Mr. Fraser, who has met members of the Marois cabinet to share his views, says Quebec has legitimate reason to protect its language – a widely shared view in the province – as English becomes the de facto global language of business and science.

"One has to recognize that, yes, there are pressures and challenges for French," he says. "But they don't come from the English minority in Quebec."

Mr. Fraser's concerns are shared by many of the 83 mayors across Quebec who fear losing their towns' bilingual status. For a municipality such as Côte Saint-Luc, a bedroom community of Montreal, that status means everything from sending bilingual tax bills to posting the word "Road" in addition to "Chemin" on street signs.

"Our city is functioning perfectly well," says Côte Saint-Luc Mayor Anthony Housefather, who is spearheading a protest against Bill 14, and questions who is hurt by the bilingual status of his and other municipalities. "What benefit is there for the government to do this?"

Some worries over the new legislation are also crossing Quebec's linguistic divide. Francophone military families posted in the province currently get an exemption from Bill 101 allowing them to send their children to English school. Under Bill 14, they would lose that right.

Diane Adams, whose husband, Maxime Beaulieu, is based at CFB Valcartier in Quebec City, says she never knows if her family will get transferred to a base outside Quebec, where English will be required. Her sons, aged 9 and 11, have always attended the English-language Valcartier Elementary School.

"There's not much stability in the military, so we look for stability. And this new law would wreck it," says the Quebec-born Ms.
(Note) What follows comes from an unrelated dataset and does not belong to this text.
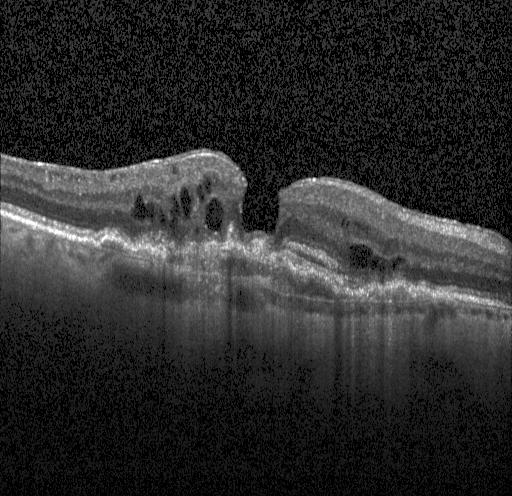 Choroidal neovascularization (CNV).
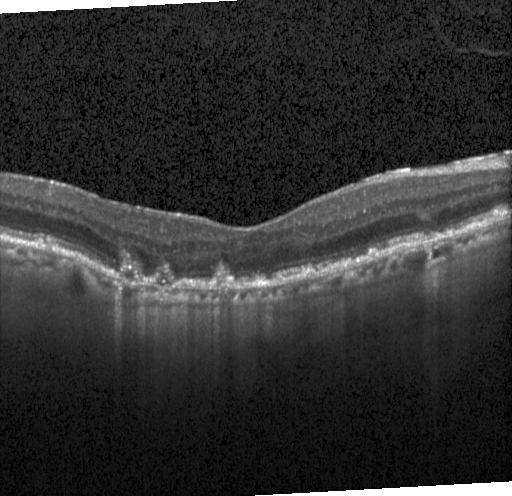
Spectral-domain optical coherence tomography. Optical coherence tomography scan. Fovea-centered. Dx: CNV.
Adams, whose husband has done a tour in Afghanistan. "The military is like a big family, and we're feeling anxiety."

The changes also risk dealing a blow to schools that welcome the military families; though the change would affect only a total of 682 children, in some cases, these children make up as much as two-thirds of the pupils at their English schools.

"Removing students from those small schools – in rural Quebec, near military bases – would be devastating," Mr. Fraser says. "It's going to result in schools being closed."

The spike in language anxieties stand in stark contrast to the reality on the ground in places such as Montreal, where people go convivially about their day-to-day lives, switching between French and English. It's what Mr. McMillan sees every day at his Notre Dame Street restaurant, where the staff speaks French but serves customers in whatever language they choose.

"The one thing we have here in Montreal is good food and drink," he says. But he is worried about the Office québécois de la langue française's 6-per-cent budget boost this year.

"I wish they'd take the money to educate their dumb inspectors.

"Better still, I wish they would just leave us alone."